TASK ITEM. Return every line of the records exactly as it appears, omitting the pictures from your response.

[Extracted data entries]
◇ ◇ ◇ ◇ ◇

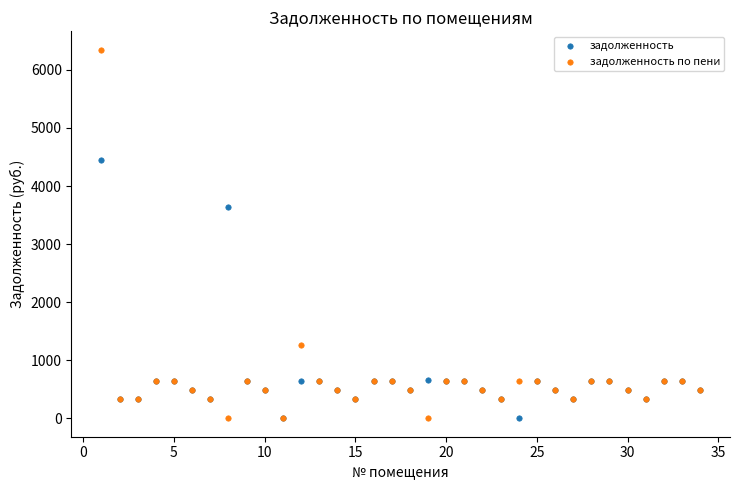

Which series has the largest Y range (max minus min)?

задолженность по пени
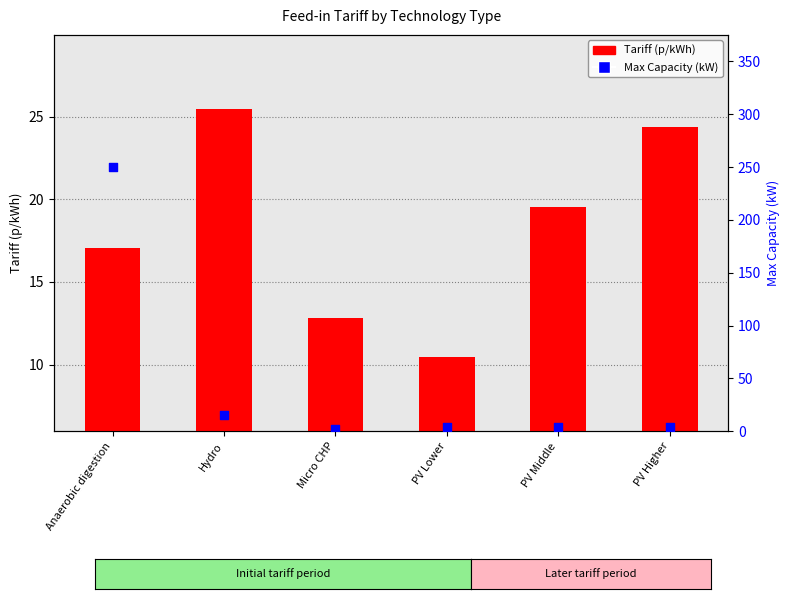

At how many categories does at least one series exceed 25?

2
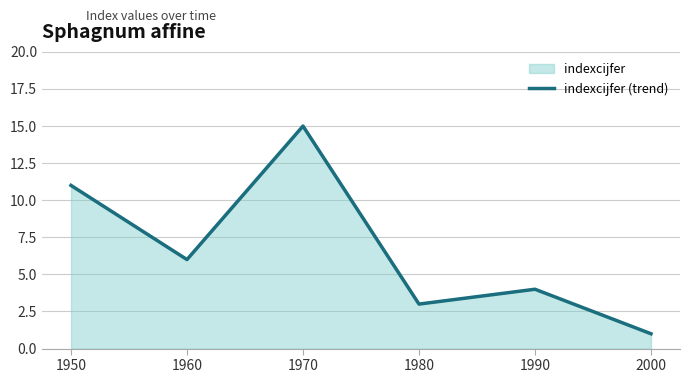

Between 1990 and 2000, which is larger?

1990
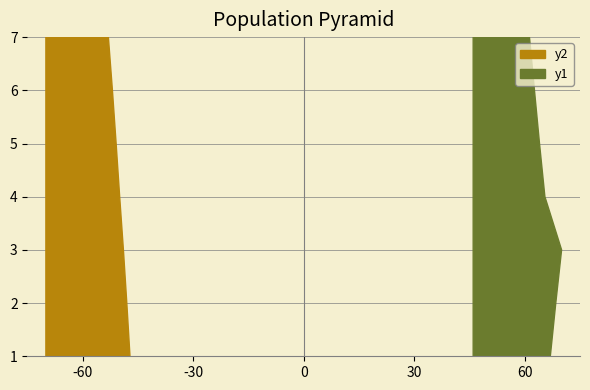

True or false: y2 has more than 2 interior local peaks.

False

◇ ◇ ◇ ◇ ◇

SOLUTION FOR THIS EXERCISE.
Which series has the largest Y range (max minus min)?

задолженность по пени

At how many categories does at least one series exceed 25?

2

Between 1990 and 2000, which is larger?

1990

True or false: y2 has more than 2 interior local peaks.

False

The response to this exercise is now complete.